◆ Source material
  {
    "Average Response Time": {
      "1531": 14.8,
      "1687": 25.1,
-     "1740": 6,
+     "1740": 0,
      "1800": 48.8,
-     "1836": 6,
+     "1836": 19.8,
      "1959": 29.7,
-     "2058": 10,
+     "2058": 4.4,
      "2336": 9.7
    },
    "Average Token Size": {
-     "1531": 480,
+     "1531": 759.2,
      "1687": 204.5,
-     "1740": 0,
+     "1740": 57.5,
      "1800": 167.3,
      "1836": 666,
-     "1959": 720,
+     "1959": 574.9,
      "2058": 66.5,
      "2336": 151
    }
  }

--

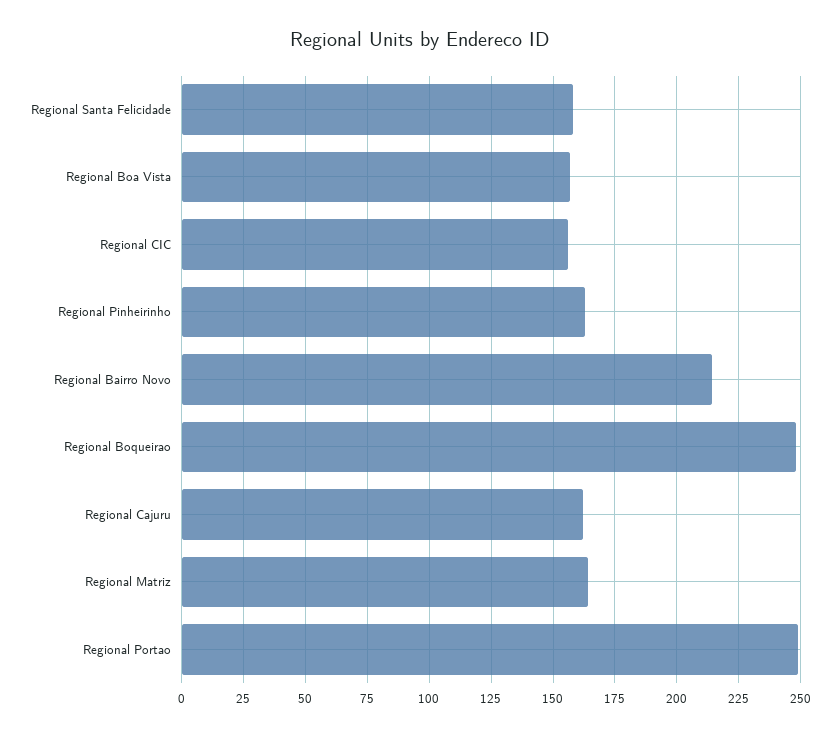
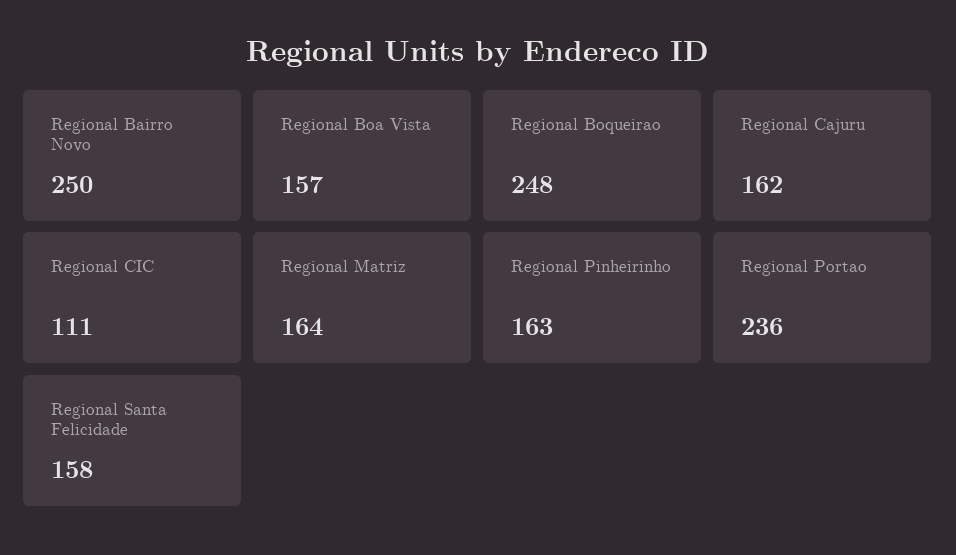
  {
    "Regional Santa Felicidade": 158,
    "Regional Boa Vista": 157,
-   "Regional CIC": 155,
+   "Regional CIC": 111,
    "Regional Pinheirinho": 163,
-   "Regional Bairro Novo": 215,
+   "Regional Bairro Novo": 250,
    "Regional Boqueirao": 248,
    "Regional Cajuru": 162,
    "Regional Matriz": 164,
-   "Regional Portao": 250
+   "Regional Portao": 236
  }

◆ Task goal
Reproduce each line of the records in which the string "Bairro" appears.

◆ Result of the task
-   "Regional Bairro Novo": 215,
+   "Regional Bairro Novo": 250,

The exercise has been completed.